*** Data in this exercise Section Begins ***
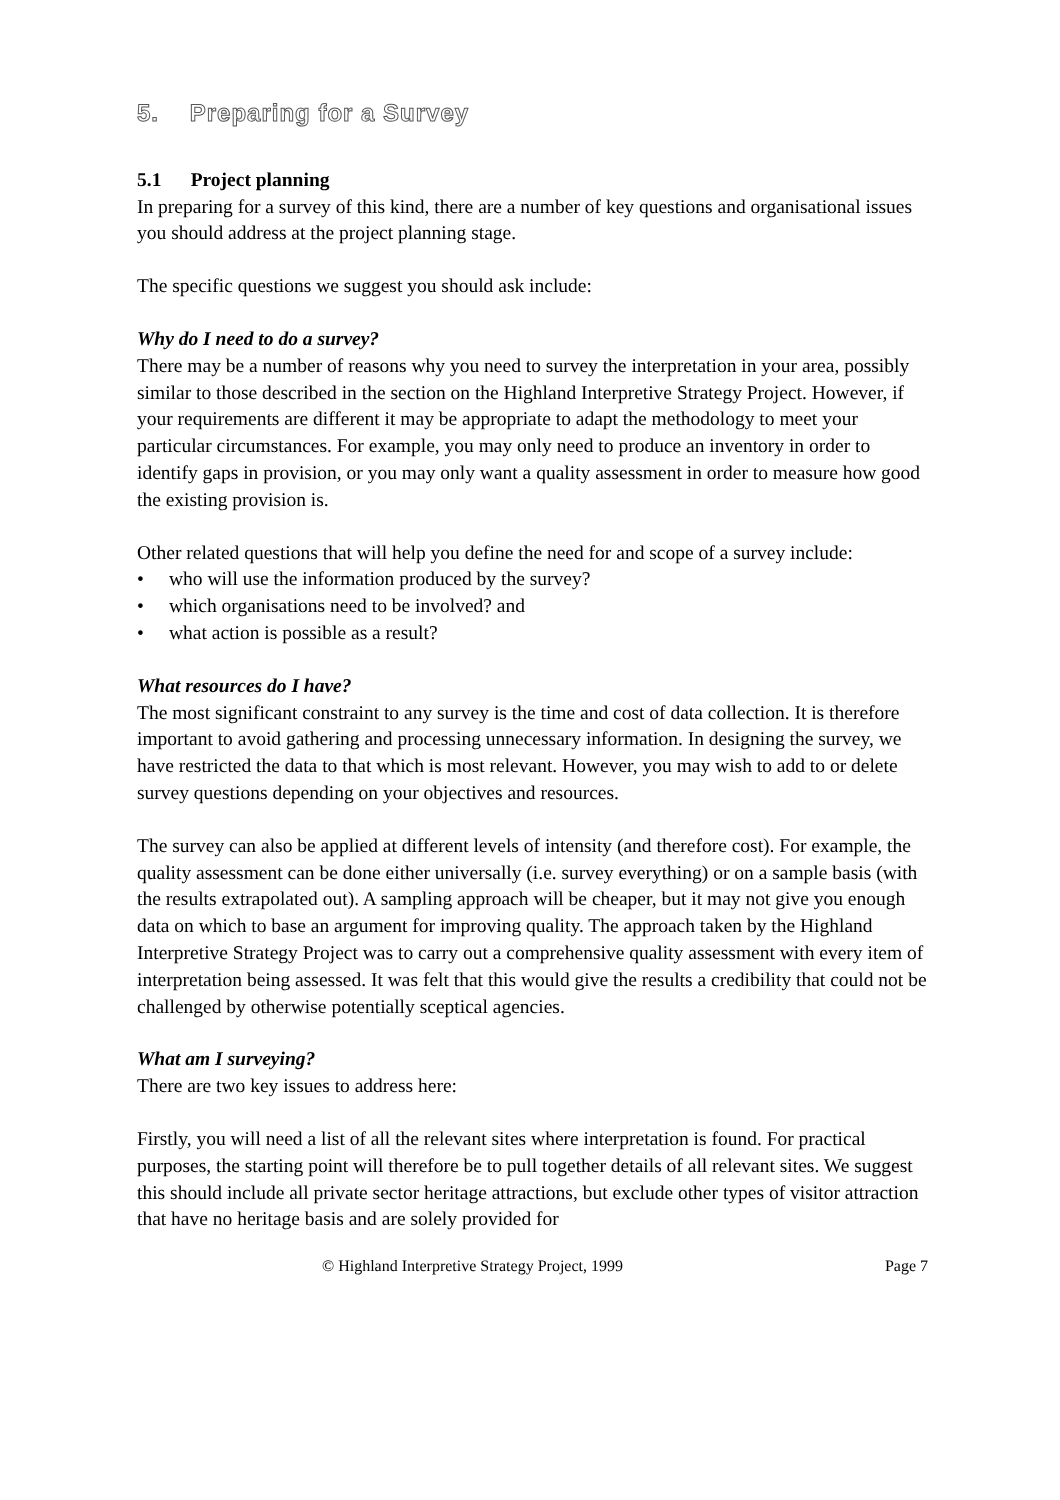5. Preparing for a Survey
5.1 Project planning
In preparing for a survey of this kind, there are a number of key questions and organisational issues you should address at the project planning stage.
The specific questions we suggest you should ask include:
Why do I need to do a survey?
There may be a number of reasons why you need to survey the interpretation in your area, possibly similar to those described in the section on the Highland Interpretive Strategy Project. However, if your requirements are different it may be appropriate to adapt the methodology to meet your particular circumstances. For example, you may only need to produce an inventory in order to identify gaps in provision, or you may only want a quality assessment in order to measure how good the existing provision is.
Other related questions that will help you define the need for and scope of a survey include:
• who will use the information produced by the survey?
• which organisations need to be involved? and
• what action is possible as a result?
What resources do I have?
The most significant constraint to any survey is the time and cost of data collection. It is therefore important to avoid gathering and processing unnecessary information. In designing the survey, we have restricted the data to that which is most relevant. However, you may wish to add to or delete survey questions depending on your objectives and resources.
The survey can also be applied at different levels of intensity (and therefore cost). For example, the quality assessment can be done either universally (i.e. survey everything) or on a sample basis (with the results extrapolated out). A sampling approach will be cheaper, but it may not give you enough data on which to base an argument for improving quality. The approach taken by the Highland Interpretive Strategy Project was to carry out a comprehensive quality assessment with every item of interpretation being assessed. It was felt that this would give the results a credibility that could not be challenged by otherwise potentially sceptical agencies.
What am I surveying?
There are two key issues to address here:
Firstly, you will need a list of all the relevant sites where interpretation is found. For practical purposes, the starting point will therefore be to pull together details of all relevant sites. We suggest this should include all private sector heritage attractions, but exclude other types of visitor attraction that have no heritage basis and are solely provided for
© Highland Interpretive Strategy Project, 1999 Page 7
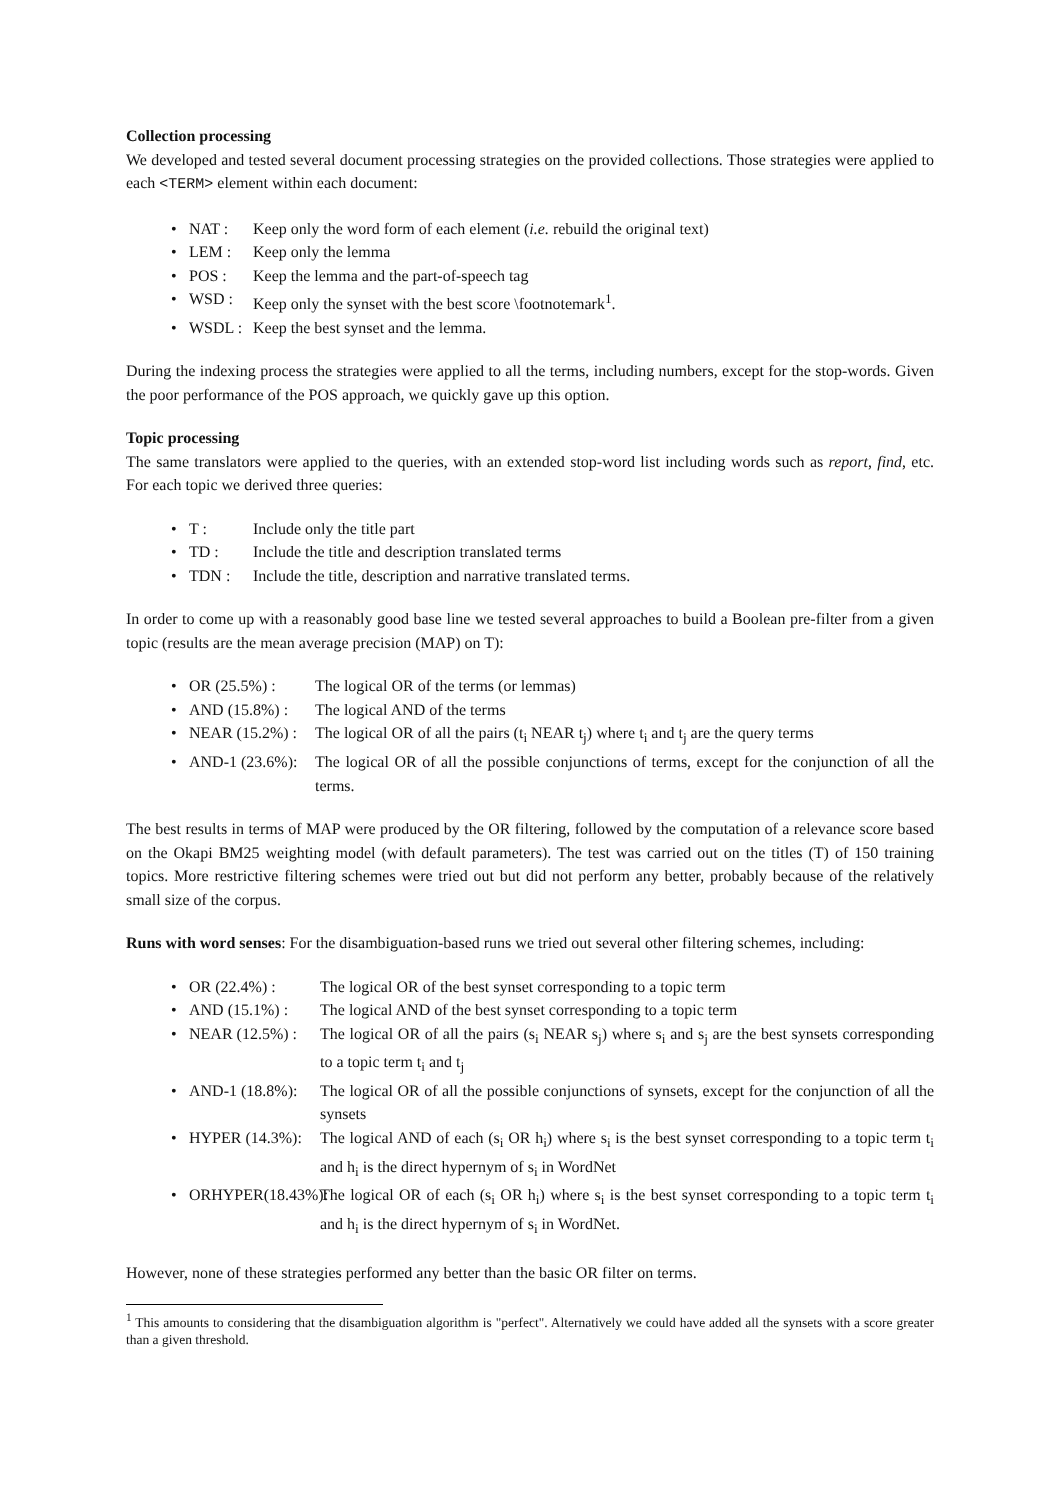Collection processing
We developed and tested several document processing strategies on the provided collections. Those strategies were applied to each <TERM> element within each document:
• NAT : Keep only the word form of each element (i.e. rebuild the original text)
• LEM : Keep only the lemma
• POS : Keep the lemma and the part-of-speech tag
• WSD : Keep only the synset with the best score \footnotemark<sup>1</sup>.
• WSDL : Keep the best synset and the lemma.
During the indexing process the strategies were applied to all the terms, including numbers, except for the stop-words. Given the poor performance of the POS approach, we quickly gave up this option.
Topic processing
The same translators were applied to the queries, with an extended stop-word list including words such as report, find, etc. For each topic we derived three queries:
• T : Include only the title part
• TD : Include the title and description translated terms
• TDN : Include the title, description and narrative translated terms.
In order to come up with a reasonably good base line we tested several approaches to build a Boolean pre-filter from a given topic (results are the mean average precision (MAP) on T):
• OR (25.5%) : The logical OR of the terms (or lemmas)
• AND (15.8%) : The logical AND of the terms
• NEAR (15.2%) : The logical OR of all the pairs (t<sub>i</sub> NEAR t<sub>j</sub>) where t<sub>i</sub> and t<sub>j</sub> are the query terms
• AND-1 (23.6%): The logical OR of all the possible conjunctions of terms, except for the conjunction of all the terms.
The best results in terms of MAP were produced by the OR filtering, followed by the computation of a relevance score based on the Okapi BM25 weighting model (with default parameters). The test was carried out on the titles (T) of 150 training topics. More restrictive filtering schemes were tried out but did not perform any better, probably because of the relatively small size of the corpus.
Runs with word senses: For the disambiguation-based runs we tried out several other filtering schemes, including:
• OR (22.4%) : The logical OR of the best synset corresponding to a topic term
• AND (15.1%) : The logical AND of the best synset corresponding to a topic term
• NEAR (12.5%) : The logical OR of all the pairs (s<sub>i</sub> NEAR s<sub>j</sub>) where s<sub>i</sub> and s<sub>j</sub> are the best synsets corresponding to a topic term t<sub>i</sub> and t<sub>j</sub>
• AND-1 (18.8%): The logical OR of all the possible conjunctions of synsets, except for the conjunction of all the synsets
• HYPER (14.3%): The logical AND of each (s<sub>i</sub> OR h<sub>i</sub>) where s<sub>i</sub> is the best synset corresponding to a topic term t<sub>i</sub> and h<sub>i</sub> is the direct hypernym of s<sub>i</sub> in WordNet
• ORHYPER(18.43%): The logical OR of each (s<sub>i</sub> OR h<sub>i</sub>) where s<sub>i</sub> is the best synset corresponding to a topic term t<sub>i</sub> and h<sub>i</sub> is the direct hypernym of s<sub>i</sub> in WordNet.
However, none of these strategies performed any better than the basic OR filter on terms.
<sup>1</sup> This amounts to considering that the disambiguation algorithm is "perfect". Alternatively we could have added all the synsets with a score greater than a given threshold.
*** Data in this exercise Section Ends ***
Task >>
Omitting the pictures, copy each record above exactly as it stands.

Solution to the exercise >>
5. Preparing for a Survey
5.1 Project planning
In preparing for a survey of this kind, there are a number of key questions and organisational issues you should address at the project planning stage.
The specific questions we suggest you should ask include:
Why do I need to do a survey?
There may be a number of reasons why you need to survey the interpretation in your area, possibly similar to those described in the section on the Highland Interpretive Strategy Project. However, if your requirements are different it may be appropriate to adapt the methodology to meet your particular circumstances. For example, you may only need to produce an inventory in order to identify gaps in provision, or you may only want a quality assessment in order to measure how good the existing provision is.
Other related questions that will help you define the need for and scope of a survey include:
• who will use the information produced by the survey?
• which organisations need to be involved? and
• what action is possible as a result?
What resources do I have?
The most significant constraint to any survey is the time and cost of data collection. It is therefore important to avoid gathering and processing unnecessary information. In designing the survey, we have restricted the data to that which is most relevant. However, you may wish to add to or delete survey questions depending on your objectives and resources.
The survey can also be applied at different levels of intensity (and therefore cost). For example, the quality assessment can be done either universally (i.e. survey everything) or on a sample basis (with the results extrapolated out). A sampling approach will be cheaper, but it may not give you enough data on which to base an argument for improving quality. The approach taken by the Highland Interpretive Strategy Project was to carry out a comprehensive quality assessment with every item of interpretation being assessed. It was felt that this would give the results a credibility that could not be challenged by otherwise potentially sceptical agencies.
What am I surveying?
There are two key issues to address here:
Firstly, you will need a list of all the relevant sites where interpretation is found. For practical purposes, the starting point will therefore be to pull together details of all relevant sites. We suggest this should include all private sector heritage attractions, but exclude other types of visitor attraction that have no heritage basis and are solely provided for
© Highland Interpretive Strategy Project, 1999 Page 7
Collection processing
We developed and tested several document processing strategies on the provided collections. Those strategies were applied to each <TERM> element within each document:
• NAT : Keep only the word form of each element (i.e. rebuild the original text)
• LEM : Keep only the lemma
• POS : Keep the lemma and the part-of-speech tag
• WSD : Keep only the synset with the best score \footnotemark<sup>1</sup>.
• WSDL : Keep the best synset and the lemma.
During the indexing process the strategies were applied to all the terms, including numbers, except for the stop-words. Given the poor performance of the POS approach, we quickly gave up this option.
Topic processing
The same translators were applied to the queries, with an extended stop-word list including words such as report, find, etc. For each topic we derived three queries:
• T : Include only the title part
• TD : Include the title and description translated terms
• TDN : Include the title, description and narrative translated terms.
In order to come up with a reasonably good base line we tested several approaches to build a Boolean pre-filter from a given topic (results are the mean average precision (MAP) on T):
• OR (25.5%) : The logical OR of the terms (or lemmas)
• AND (15.8%) : The logical AND of the terms
• NEAR (15.2%) : The logical OR of all the pairs (t<sub>i</sub> NEAR t<sub>j</sub>) where t<sub>i</sub> and t<sub>j</sub> are the query terms
• AND-1 (23.6%): The logical OR of all the possible conjunctions of terms, except for the conjunction of all the terms.
The best results in terms of MAP were produced by the OR filtering, followed by the computation of a relevance score based on the Okapi BM25 weighting model (with default parameters). The test was carried out on the titles (T) of 150 training topics. More restrictive filtering schemes were tried out but did not perform any better, probably because of the relatively small size of the corpus.
Runs with word senses: For the disambiguation-based runs we tried out several other filtering schemes, including:
• OR (22.4%) : The logical OR of the best synset corresponding to a topic term
• AND (15.1%) : The logical AND of the best synset corresponding to a topic term
• NEAR (12.5%) : The logical OR of all the pairs (s<sub>i</sub> NEAR s<sub>j</sub>) where s<sub>i</sub> and s<sub>j</sub> are the best synsets corresponding to a topic term t<sub>i</sub> and t<sub>j</sub>
• AND-1 (18.8%): The logical OR of all the possible conjunctions of synsets, except for the conjunction of all the synsets
• HYPER (14.3%): The logical AND of each (s<sub>i</sub> OR h<sub>i</sub>) where s<sub>i</sub> is the best synset corresponding to a topic term t<sub>i</sub> and h<sub>i</sub> is the direct hypernym of s<sub>i</sub> in WordNet
• ORHYPER(18.43%): The logical OR of each (s<sub>i</sub> OR h<sub>i</sub>) where s<sub>i</sub> is the best synset corresponding to a topic term t<sub>i</sub> and h<sub>i</sub> is the direct hypernym of s<sub>i</sub> in WordNet.
However, none of these strategies performed any better than the basic OR filter on terms.
<sup>1</sup> This amounts to considering that the disambiguation algorithm is "perfect". Alternatively we could have added all the synsets with a score greater than a given threshold.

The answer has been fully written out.